Fire Blight Is A Bacterium
Fire blight is caused by a bacterium called Erwinia amylovora that affects the flowers, fruit, stems, and leaves of trees and shrubs. If not controlled, it can cause dieback and even kill the plant.
What Trees & Shrubs Are Affected By Fire Blight?
While fruit trees like apple and pear have problems with fire blight, trees and shrubs affected by the bacterium include:
- Crab apple
- Mountain ash
- Bradford pear and other pears
What Is The Lifecycle Of Fire Blight?
The fire blight bacteria overwinters in cankers in infected bark and spreads rapidly in warm, moist weather via rain, dew, wind, and insects. Cankers can be present on the twigs, branches, or trunks of infected trees. When the weather warms in spring, the cankers produce an ooze containing the bacteria that then spreads to new sites.

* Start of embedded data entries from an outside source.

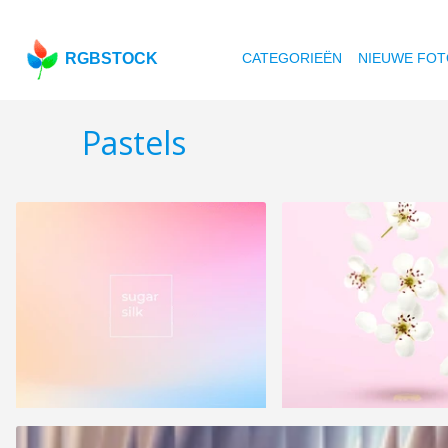
RGBSTOCK
CATEGORIEËN
NIEUWE FOT
Pastels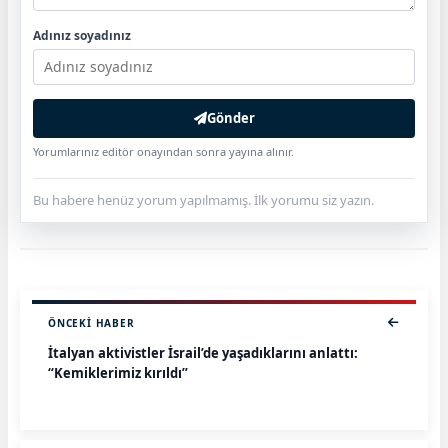
Adınız soyadınız
Gönder
Yorumlarınız editör onayından sonra yayına alınır.
Bu habere henüz yorum yapılmamış. İlk yorumu siz yazın.
ÖNCEKI HABER
İtalyan aktivistler İsrail’de yaşadıklarını anlattı:
“Kemiklerimiz kırıldı”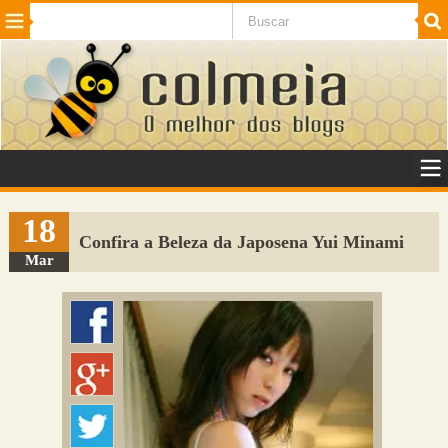
Beleza
Cinema e TV
Curiosidades
Esportes
Humor
Internet
Jogos
NotÃ­cias
Planeta
SaÃºde
Tecnologia
VeÃ­culos
Adulto
Sugerir Link
18
Confira a Beleza da Japosena Yui Minami
Adicionar Blog
Mar
Colmeia Exchange
Perguntas Frequentes
Sobre
Contato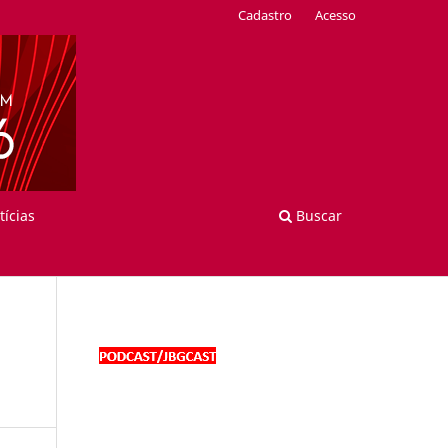
Cadastro
Acesso
tícias
Buscar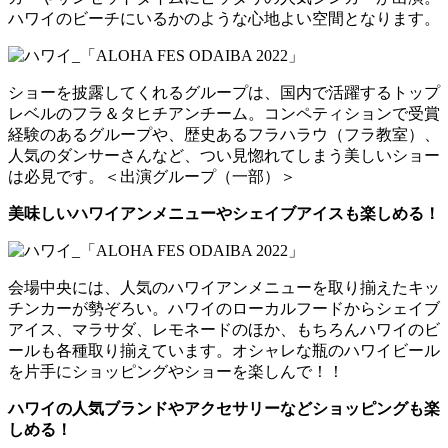
ハワイのビーチにいるかのような心地よい空間となります。
ショーを披露してくれるグループは、国内で活躍するトップ
レベルのフラ＆タヒチアンチーム。コンペティションで受賞
経験のあるグループや、歴史あるフラハラウ（フラ教室）、
人気のダンサーさんなど、つい見惚れてしまう美しいショー
は必見です。＜出演グループ（一部）＞
美味しいハワイアンメニューやシェイブアイスも楽しめる！
会場中央には、人気のハワイアンメニューを取り揃えたキッ
チンカーが勢ぞろい。ハワイのローカルフードからシェイブ
アイス、マラサダ、レモネードのほか、もちろんハワイのビ
ールも各種取り揃えています。オシャレな瓶のハワイビール
を片手にショッピングやショーを楽しんで！！
ハワイの人気ブランドやアクセサリーなどショッピングも楽
しめる！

What Are The Symptoms Of Fire Blight?
Symptoms of fire blight include:
- Overwintering cankers
- Rootstock infections
- Scorched appearance of leaves
- Creamy white to amber colored ooze
What Are The Treatments For Fire Blight?
Since fire blight is considered seasonal, property owners should watch for rapid browning of new leaves is spring and blackened or scorched looking twigs. The browning can be rapid enough to kill a tree in one season, but it more commonly takes two to three years for a tree to die from an infection.
With that in mind, as soon as fire blight is discovered, infected branches should be removed and destroyed. Pruning is best left to arborists as the placement of the pruning cuts is a critical step. Poorly placed cuts will actually hasten the spread of the blight. While there are treatments that include injection of antibiotics (yes, even for trees!) the applications need to occur prior to the reoccurrence of spring symptoms. New plantings should include blight resistant species and cultivars.